Finance: draft 13-week cash view by Friday.

Soleno Therapeutics, Inc. (SLNO) - Canvas Business Model: Revenue Streams

You're looking at the core engine driving Soleno Therapeutics, Inc.'s current financial picture, which is almost entirely centered on the successful U.S. launch of VYKAT XR for Prader-Willi Syndrome (PWS). The primary, and as of late 2025, sole, revenue stream is the Net product sales of VYKAT XR. For the third quarter ended September 30, 2025, Soleno Therapeutics reported net revenue from VYKAT XR sales of exactly $66.0 million. That figure more than doubled the $32.7 million in total net revenue generated in the second quarter of 2025, which is a defintely strong indicator of market uptake post-FDA approval on March 26, 2025. This revenue stream is entirely derived from Direct sales revenue from the U.S. PWS market, where VYKAT XR is the first and only FDA-approved therapy for hyperphagia in patients 4 years and older.

Here's a quick look at the sales performance and key adoption metrics that underpin that $66.0 million in Q3 2025 revenue:

Metric	Value	Context/Date
Net Product Sales (VYKAT XR)	$66.0 million	Three months ended September 30, 2025
Sequential Revenue Growth (Q2 to Q3 2025)	More than 100% increase	From $32.7 million in Q2 2025
Gross Profit Margin	98.1%	Q3 2025
Active Patients on Drug	764	As of September 30, 2025
Total Lives Covered by Insurance	Over 132 million	As of September 30, 2025
Cost of Goods Sold (COGS)	$1.1 million	Three months ended September 30, 2025

Beyond the immediate sales, the business model includes provisions for Potential future milestone payments from ex-U.S. licensing deals, though the current financial reporting reflects domestic sales milestones tied to the original Essentialis merger. Soleno Therapeutics carries a liability for contingent consideration payable upon achieving two commercial sales milestones of $100 million and $200 million in cumulative revenue. As of September 30, 2025, the fair value of this liability was estimated at $19.5 million. The total maximum cash payments obligated under this structure is up to $21.2 million, which you should track as a potential future cash outlay, even if the initial trigger events were based on U.S. sales performance.

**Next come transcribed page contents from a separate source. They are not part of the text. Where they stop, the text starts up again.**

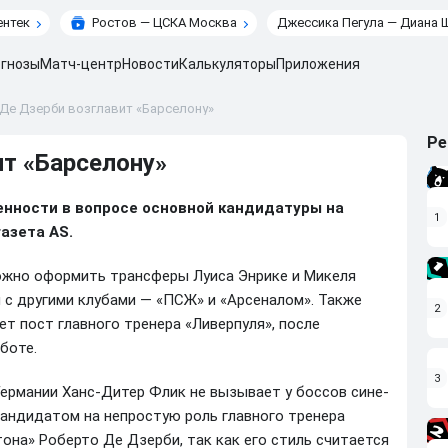
ентек
Ростов — ЦСКА Москва
Джессика Пегула — Диана 
гнозы
Матч-центр
Новости
Калькуляторы
Приложения
 Де Дзерби возглавит «Барселону»
Ре
ит «Барселону»
енности в вопросе основной кандидатуры на
1
азета AS.
ложно оформить трансферы Луиса Энрике и Микеля
и с другими клубами — «ПСЖ» и «Арсеналом». Также
2
т пост главного тренера «Ливерпуля», после
боте.
3
Германии Ханс-Дитер Флик не вызывает у боссов сине-
андидатом на непростую роль главного тренера
она» Роберто Де Дзерби, так как его стиль считается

Looking forward, the revenue potential extends to Future revenue from VYKAT XR in other rare genetic obesities. While no specific financial projections for these indications are public right now, the company's stated belief is that VYKAT XR has the potential to become a foundational therapy. This suggests a pipeline of future revenue streams contingent on successful development and regulatory approvals in adjacent markets. The current cash position of $556.1 million as of the end of Q3 2025, which includes $230 million from a July 2025 stock offering, is intended to fund the ongoing U.S. launch and support these future business activities.

• Primary revenue driver: VYKAT XR net sales in the U.S. PWS market.
• Q3 2025 Net Income: $26.0 million, marking profitability.
• Cash generated from operations in Q3 2025: $43.5 million.
• Contingent consideration liability fair value: $19.5 million as of September 30, 2025.
• Future revenue hinges on expanding indications beyond PWS.